___ Information given ___

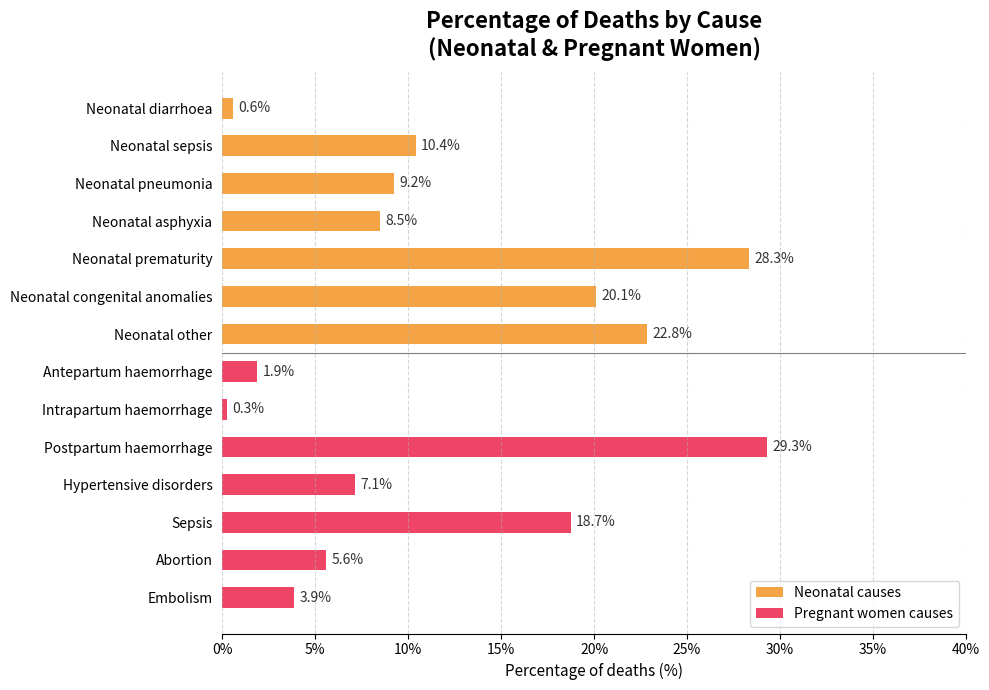

Are the bars horizontal?

Yes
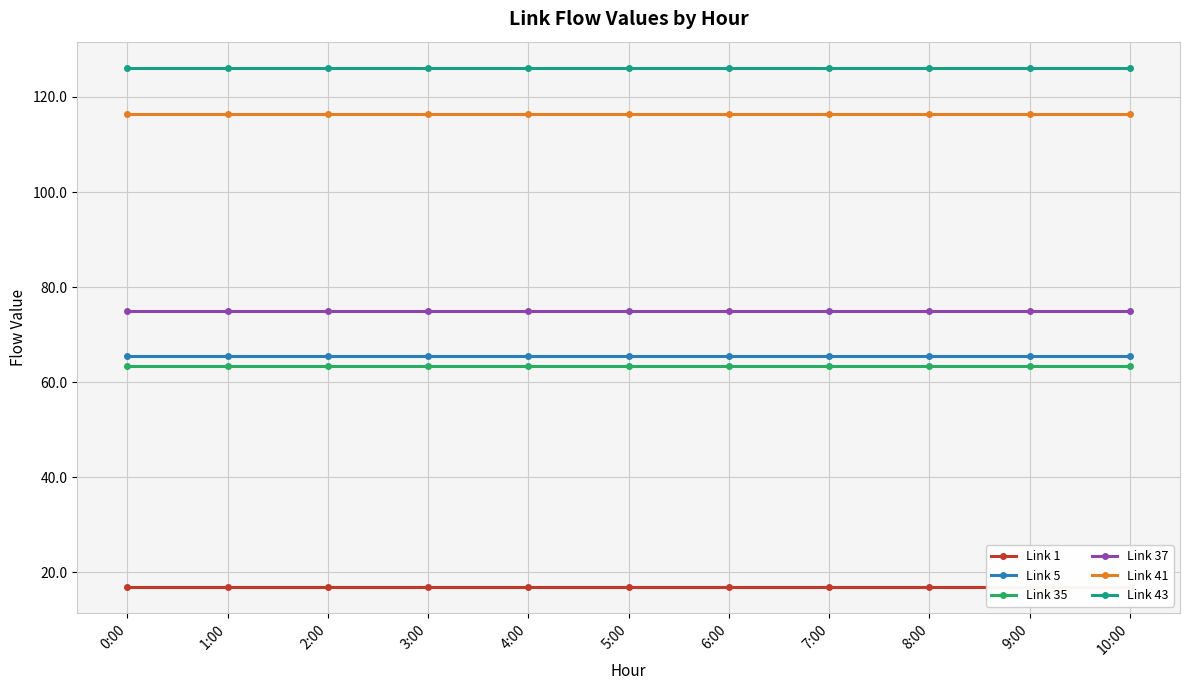

Between 0:00 and 2:00, which series saw the biggest shift?

Link 1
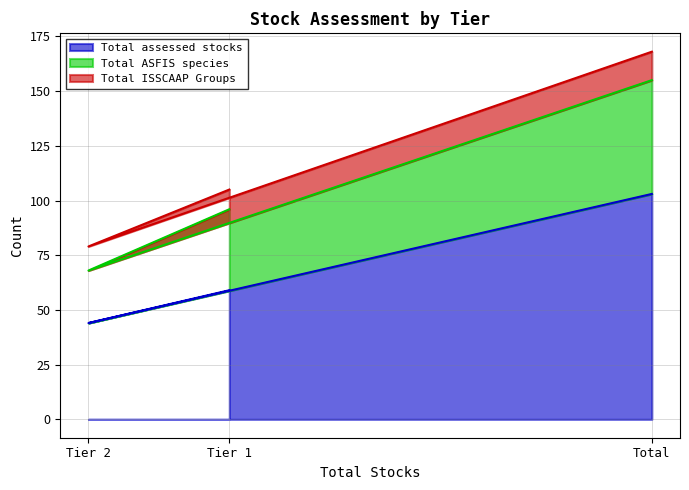

What is the lowest value of the Total assessed stocks series?

44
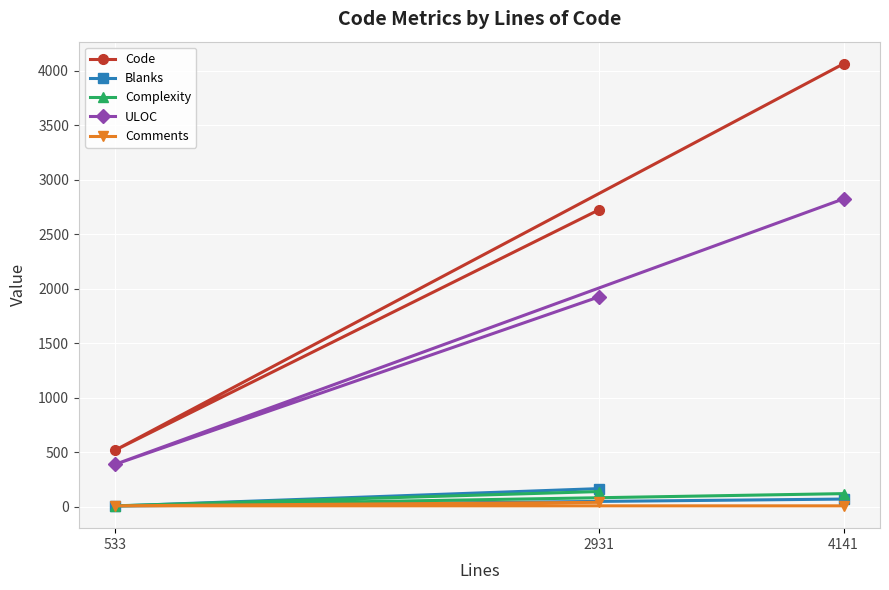

Which series has the largest range (max minus min)?

Code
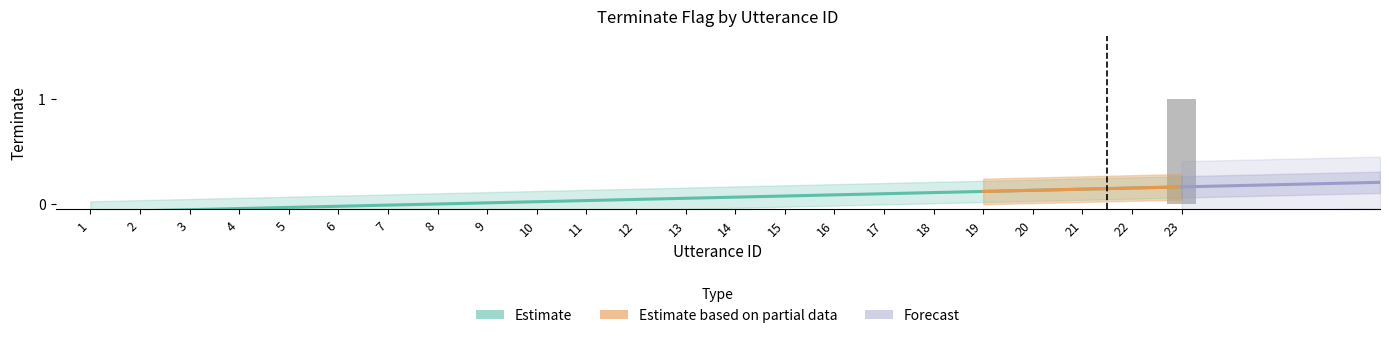

List the labels in order of value, smallest first.

1, 2, 3, 4, 5, 6, 7, 8, 9, 10, 11, 12, 13, 14, 15, 16, 17, 18, 19, 20, 21, 22, 23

___

**To-do item:**
Copy all of the data above line for line, without the pictures.

**The completed task:**
Are the bars horizontal?

Yes

Between 0:00 and 2:00, which series saw the biggest shift?

Link 1

What is the lowest value of the Total assessed stocks series?

44

Which series has the largest range (max minus min)?

Code

List the labels in order of value, smallest first.

1, 2, 3, 4, 5, 6, 7, 8, 9, 10, 11, 12, 13, 14, 15, 16, 17, 18, 19, 20, 21, 22, 23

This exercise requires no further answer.